* EXERCISE GOAL *
The material below holds a span beginning at the line with "tivités sur le lac de Sainte-Croix." and ending at the line with "en ce moment". Quote that span exactly, both ends included, and only that span.
━━━━━ SOURCE DATA
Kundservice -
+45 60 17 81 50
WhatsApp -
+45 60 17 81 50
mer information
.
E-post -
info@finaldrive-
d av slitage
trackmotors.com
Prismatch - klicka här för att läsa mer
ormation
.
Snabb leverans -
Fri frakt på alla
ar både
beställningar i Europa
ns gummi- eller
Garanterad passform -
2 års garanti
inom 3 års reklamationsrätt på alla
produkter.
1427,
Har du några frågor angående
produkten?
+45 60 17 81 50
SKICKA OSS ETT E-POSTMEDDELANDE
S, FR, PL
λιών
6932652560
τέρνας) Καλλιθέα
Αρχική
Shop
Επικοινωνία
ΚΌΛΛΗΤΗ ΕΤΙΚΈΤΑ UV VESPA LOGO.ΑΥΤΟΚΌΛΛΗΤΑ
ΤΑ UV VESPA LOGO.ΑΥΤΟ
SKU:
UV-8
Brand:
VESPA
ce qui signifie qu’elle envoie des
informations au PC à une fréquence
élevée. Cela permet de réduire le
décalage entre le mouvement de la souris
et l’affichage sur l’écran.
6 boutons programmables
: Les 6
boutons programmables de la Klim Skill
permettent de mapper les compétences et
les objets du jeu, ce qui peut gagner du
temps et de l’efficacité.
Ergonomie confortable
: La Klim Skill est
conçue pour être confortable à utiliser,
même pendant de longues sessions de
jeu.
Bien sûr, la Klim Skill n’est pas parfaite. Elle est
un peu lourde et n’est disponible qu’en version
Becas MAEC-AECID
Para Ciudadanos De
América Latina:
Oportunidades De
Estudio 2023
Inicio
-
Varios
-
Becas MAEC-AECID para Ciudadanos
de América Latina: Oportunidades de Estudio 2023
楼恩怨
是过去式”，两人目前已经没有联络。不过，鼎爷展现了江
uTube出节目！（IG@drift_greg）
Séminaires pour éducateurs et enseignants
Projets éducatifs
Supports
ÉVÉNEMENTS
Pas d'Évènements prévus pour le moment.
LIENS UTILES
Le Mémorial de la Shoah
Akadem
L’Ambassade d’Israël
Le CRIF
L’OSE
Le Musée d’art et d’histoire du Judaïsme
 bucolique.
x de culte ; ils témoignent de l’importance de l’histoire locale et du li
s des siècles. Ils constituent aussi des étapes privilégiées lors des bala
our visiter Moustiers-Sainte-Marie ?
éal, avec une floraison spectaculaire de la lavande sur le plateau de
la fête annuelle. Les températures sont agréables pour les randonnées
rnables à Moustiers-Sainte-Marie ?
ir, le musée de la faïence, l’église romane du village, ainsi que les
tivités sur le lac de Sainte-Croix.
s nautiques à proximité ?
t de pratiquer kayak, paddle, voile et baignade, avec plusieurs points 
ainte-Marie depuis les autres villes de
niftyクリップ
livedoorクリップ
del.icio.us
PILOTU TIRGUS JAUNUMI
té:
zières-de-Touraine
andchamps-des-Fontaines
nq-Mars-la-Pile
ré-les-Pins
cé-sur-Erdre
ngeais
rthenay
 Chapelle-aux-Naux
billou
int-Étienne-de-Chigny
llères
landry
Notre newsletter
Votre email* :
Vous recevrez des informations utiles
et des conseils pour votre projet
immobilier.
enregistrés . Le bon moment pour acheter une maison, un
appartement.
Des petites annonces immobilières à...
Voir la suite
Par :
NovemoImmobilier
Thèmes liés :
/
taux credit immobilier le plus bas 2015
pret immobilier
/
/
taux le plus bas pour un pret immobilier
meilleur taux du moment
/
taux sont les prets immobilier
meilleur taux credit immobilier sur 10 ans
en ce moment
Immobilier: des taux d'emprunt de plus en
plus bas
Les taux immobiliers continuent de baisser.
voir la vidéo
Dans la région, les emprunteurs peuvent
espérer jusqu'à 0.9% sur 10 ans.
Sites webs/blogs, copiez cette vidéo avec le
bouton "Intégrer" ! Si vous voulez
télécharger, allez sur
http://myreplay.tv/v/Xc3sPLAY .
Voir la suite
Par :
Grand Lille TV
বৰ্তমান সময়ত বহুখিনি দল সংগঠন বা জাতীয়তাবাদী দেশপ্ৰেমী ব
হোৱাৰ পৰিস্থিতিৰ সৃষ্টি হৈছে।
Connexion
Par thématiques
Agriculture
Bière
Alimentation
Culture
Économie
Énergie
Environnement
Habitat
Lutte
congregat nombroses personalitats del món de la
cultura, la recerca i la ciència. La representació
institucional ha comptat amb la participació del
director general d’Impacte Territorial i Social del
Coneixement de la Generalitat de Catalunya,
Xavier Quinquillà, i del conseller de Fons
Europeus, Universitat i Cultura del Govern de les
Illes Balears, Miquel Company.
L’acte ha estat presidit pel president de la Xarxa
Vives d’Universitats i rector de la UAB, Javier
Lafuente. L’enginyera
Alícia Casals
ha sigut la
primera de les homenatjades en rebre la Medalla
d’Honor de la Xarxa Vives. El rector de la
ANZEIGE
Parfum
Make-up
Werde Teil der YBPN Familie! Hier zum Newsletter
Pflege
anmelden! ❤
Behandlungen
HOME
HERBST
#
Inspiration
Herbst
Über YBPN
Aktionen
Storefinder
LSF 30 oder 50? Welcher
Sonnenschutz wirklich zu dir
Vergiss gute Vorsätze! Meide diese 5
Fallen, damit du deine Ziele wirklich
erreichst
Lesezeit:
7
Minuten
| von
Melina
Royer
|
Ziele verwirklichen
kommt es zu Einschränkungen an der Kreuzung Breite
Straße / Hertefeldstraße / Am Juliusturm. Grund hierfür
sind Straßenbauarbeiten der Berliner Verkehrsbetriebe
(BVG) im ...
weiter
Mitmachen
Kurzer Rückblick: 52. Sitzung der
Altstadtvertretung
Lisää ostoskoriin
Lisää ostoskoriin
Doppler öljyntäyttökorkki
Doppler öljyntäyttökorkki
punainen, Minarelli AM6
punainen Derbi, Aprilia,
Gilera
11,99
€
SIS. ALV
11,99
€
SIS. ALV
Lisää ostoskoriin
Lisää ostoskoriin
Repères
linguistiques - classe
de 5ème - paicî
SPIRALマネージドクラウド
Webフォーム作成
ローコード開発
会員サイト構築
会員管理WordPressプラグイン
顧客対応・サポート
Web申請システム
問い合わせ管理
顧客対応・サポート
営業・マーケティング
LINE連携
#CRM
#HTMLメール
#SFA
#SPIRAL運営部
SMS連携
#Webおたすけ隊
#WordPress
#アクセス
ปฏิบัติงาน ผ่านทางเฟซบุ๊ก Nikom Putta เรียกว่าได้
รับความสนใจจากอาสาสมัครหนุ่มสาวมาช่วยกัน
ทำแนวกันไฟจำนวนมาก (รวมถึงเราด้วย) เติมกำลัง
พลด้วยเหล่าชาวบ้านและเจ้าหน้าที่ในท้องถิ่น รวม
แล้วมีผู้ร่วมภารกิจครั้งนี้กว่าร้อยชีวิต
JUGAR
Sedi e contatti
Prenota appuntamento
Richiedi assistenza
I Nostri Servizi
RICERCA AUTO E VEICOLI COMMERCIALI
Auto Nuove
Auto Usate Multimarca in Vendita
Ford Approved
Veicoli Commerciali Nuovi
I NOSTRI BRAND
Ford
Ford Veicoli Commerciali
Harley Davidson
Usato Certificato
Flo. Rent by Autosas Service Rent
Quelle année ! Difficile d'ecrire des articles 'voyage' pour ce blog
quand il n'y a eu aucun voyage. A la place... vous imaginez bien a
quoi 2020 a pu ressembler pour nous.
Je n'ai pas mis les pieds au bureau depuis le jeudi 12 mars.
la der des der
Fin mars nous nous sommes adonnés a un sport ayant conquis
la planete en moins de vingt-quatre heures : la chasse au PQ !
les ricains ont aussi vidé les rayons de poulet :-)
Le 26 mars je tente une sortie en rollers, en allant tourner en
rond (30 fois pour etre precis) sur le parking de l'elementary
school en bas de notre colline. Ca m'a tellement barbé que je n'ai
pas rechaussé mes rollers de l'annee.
━━━━━━━━━━
* EXPECTED ANSWER *
tivités sur le lac de Sainte-Croix.
s nautiques à proximité ?
t de pratiquer kayak, paddle, voile et baignade, avec plusieurs points 
ainte-Marie depuis les autres villes de
niftyクリップ
livedoorクリップ
del.icio.us
PILOTU TIRGUS JAUNUMI
té:
zières-de-Touraine
andchamps-des-Fontaines
nq-Mars-la-Pile
ré-les-Pins
cé-sur-Erdre
ngeais
rthenay
 Chapelle-aux-Naux
billou
int-Étienne-de-Chigny
llères
landry
Notre newsletter
Votre email* :
Vous recevrez des informations utiles
et des conseils pour votre projet
immobilier.
enregistrés . Le bon moment pour acheter une maison, un
appartement.
Des petites annonces immobilières à...
Voir la suite
Par :
NovemoImmobilier
Thèmes liés :
/
taux credit immobilier le plus bas 2015
pret immobilier
/
/
taux le plus bas pour un pret immobilier
meilleur taux du moment
/
taux sont les prets immobilier
meilleur taux credit immobilier sur 10 ans
en ce moment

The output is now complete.